I still don't see the answer to "I need 1 GB in a single array.". There's
gotta be a better algorithm you can use - or on problems that really need
it, force people to use x64.
 
P

Peter Olcott

Chris Mullins said:
Peter Olcott said:
Here is what I have spent 18,000 hours on since 1999:
www.SeeScreen.com

I beat ya too it. :)

I looked through that earlier, when I was trying to figure out what on earth
you were needing to allocate 1GB of memory for.

As an aside, from one business owner to another, you really need to focus on
the message there. I went through quite a bit of the site, and wasn't clear on
how it could save me money. I own a computer software company (and act [most
of the time] as Chief Architect) , and we do LOTS of testing for our software.
In that sends, I'm pretty close to the ideal customer. I realize it helps with
testing, and allows testing to be easier, but in terms of what points of pain
is it addressing, I really don't know.

Although I have a BSBA (business) degree I have spent my whole professional
career developing software. It took me many hundreds of hours to get the words
as clear and convincing as they are now. It will probably take an expert writer
many more hundreds of hours to get the words clear and convincing enough.

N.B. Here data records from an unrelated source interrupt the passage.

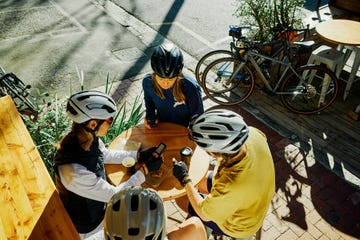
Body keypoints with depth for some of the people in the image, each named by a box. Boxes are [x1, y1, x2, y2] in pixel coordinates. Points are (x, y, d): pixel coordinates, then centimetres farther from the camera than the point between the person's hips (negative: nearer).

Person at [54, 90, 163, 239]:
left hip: (99, 200, 6)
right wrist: (145, 169, -19)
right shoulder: (74, 171, -40)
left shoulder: (87, 138, -18)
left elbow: (105, 155, 5)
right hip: (90, 227, -6)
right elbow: (114, 195, -27)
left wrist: (138, 155, -3)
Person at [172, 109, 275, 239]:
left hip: (239, 226, -5)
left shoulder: (230, 187, -47)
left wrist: (185, 179, -14)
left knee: (181, 199, 11)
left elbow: (205, 214, -23)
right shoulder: (254, 133, -31)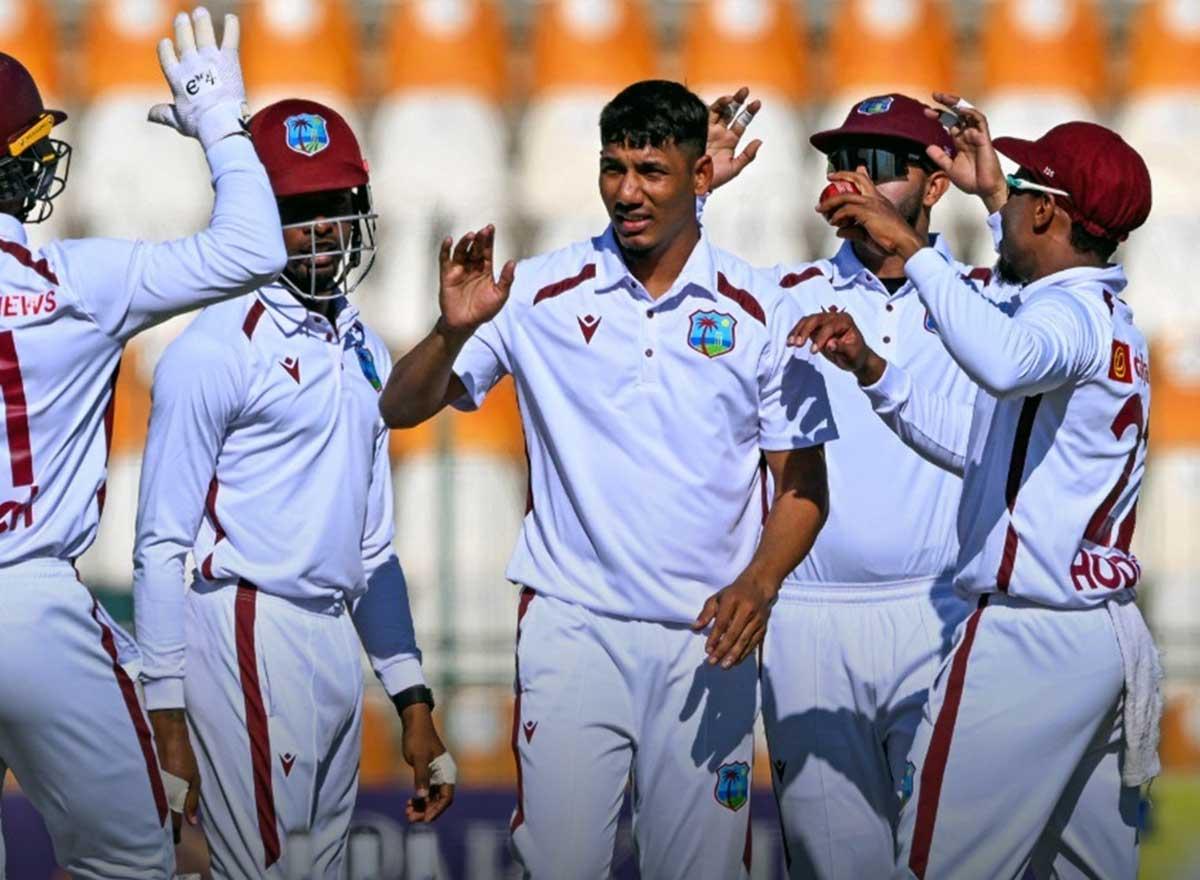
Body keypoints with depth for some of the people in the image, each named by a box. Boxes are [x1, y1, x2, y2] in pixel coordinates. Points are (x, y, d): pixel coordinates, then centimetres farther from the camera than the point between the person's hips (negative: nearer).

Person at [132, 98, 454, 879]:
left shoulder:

My current plan is to offer a combined GUI Scripting Language Mouse/Keyboard
macro recorder that can be used to place custom optimized user interfaces on top
of existing systems.
In addition to this product custom development using this product will be
provided as a service.

If it only saves 1/3 of the 75 million U.S. business computer users 5 minutes a
day, and they only make $10.00 an hour, this is worth billions of dollars per
year. Preliminary market studies indicate that saving 1/3 of all business
computer users an average of at least five minute a day is a reasonable
expectation.

My next big hurdle is to find a marketing partner with a little bit of capital.